Restate all the data word for word, leaving nothing out.

- Opening Delimiter -

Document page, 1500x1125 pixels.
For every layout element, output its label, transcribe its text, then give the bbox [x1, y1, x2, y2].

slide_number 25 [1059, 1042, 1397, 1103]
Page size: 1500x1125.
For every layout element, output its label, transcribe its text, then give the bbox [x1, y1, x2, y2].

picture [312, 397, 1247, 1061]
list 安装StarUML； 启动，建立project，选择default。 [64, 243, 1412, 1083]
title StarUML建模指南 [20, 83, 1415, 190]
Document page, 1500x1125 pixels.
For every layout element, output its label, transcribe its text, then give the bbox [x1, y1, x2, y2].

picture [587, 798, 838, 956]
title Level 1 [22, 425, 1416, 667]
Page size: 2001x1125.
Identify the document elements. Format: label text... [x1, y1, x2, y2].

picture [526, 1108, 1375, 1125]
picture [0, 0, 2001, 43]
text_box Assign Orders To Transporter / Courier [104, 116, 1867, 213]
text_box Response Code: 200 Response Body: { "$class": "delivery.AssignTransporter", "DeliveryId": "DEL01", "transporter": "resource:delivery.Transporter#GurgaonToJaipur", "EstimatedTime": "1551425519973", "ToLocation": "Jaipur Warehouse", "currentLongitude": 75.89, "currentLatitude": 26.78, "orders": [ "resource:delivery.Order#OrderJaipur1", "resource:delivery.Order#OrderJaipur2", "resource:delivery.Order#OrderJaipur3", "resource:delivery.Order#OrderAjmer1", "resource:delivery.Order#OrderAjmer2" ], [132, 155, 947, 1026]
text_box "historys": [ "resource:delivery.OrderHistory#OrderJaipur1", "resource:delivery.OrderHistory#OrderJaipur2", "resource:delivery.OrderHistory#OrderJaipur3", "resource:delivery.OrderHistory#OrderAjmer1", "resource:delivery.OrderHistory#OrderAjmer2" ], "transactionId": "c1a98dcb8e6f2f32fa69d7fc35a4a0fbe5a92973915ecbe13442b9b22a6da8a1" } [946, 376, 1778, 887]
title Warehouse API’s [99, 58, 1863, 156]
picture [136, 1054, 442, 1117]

- Closing Delimiter -

Worked solution:
Document page, 1500x1125 pixels.
For every layout element, output its label, transcribe its text, then give the bbox [x1, y1, x2, y2].

slide_number 25 [1059, 1042, 1397, 1103]
Page size: 1500x1125.
For every layout element, output its label, transcribe its text, then give the bbox [x1, y1, x2, y2].

picture [312, 397, 1247, 1061]
list 安装StarUML； 启动，建立project，选择default。 [64, 243, 1412, 1083]
title StarUML建模指南 [20, 83, 1415, 190]
Document page, 1500x1125 pixels.
For every layout element, output its label, transcribe its text, then give the bbox [x1, y1, x2, y2].

picture [587, 798, 838, 956]
title Level 1 [22, 425, 1416, 667]
Page size: 2001x1125.
Identify the document elements. Format: label text... [x1, y1, x2, y2].

picture [526, 1108, 1375, 1125]
picture [0, 0, 2001, 43]
text_box Assign Orders To Transporter / Courier [104, 116, 1867, 213]
text_box Response Code: 200 Response Body: { "$class": "delivery.AssignTransporter", "DeliveryId": "DEL01", "transporter": "resource:delivery.Transporter#GurgaonToJaipur", "EstimatedTime": "1551425519973", "ToLocation": "Jaipur Warehouse", "currentLongitude": 75.89, "currentLatitude": 26.78, "orders": [ "resource:delivery.Order#OrderJaipur1", "resource:delivery.Order#OrderJaipur2", "resource:delivery.Order#OrderJaipur3", "resource:delivery.Order#OrderAjmer1", "resource:delivery.Order#OrderAjmer2" ], [132, 155, 947, 1026]
text_box "historys": [ "resource:delivery.OrderHistory#OrderJaipur1", "resource:delivery.OrderHistory#OrderJaipur2", "resource:delivery.OrderHistory#OrderJaipur3", "resource:delivery.OrderHistory#OrderAjmer1", "resource:delivery.OrderHistory#OrderAjmer2" ], "transactionId": "c1a98dcb8e6f2f32fa69d7fc35a4a0fbe5a92973915ecbe13442b9b22a6da8a1" } [946, 376, 1778, 887]
title Warehouse API’s [99, 58, 1863, 156]
picture [136, 1054, 442, 1117]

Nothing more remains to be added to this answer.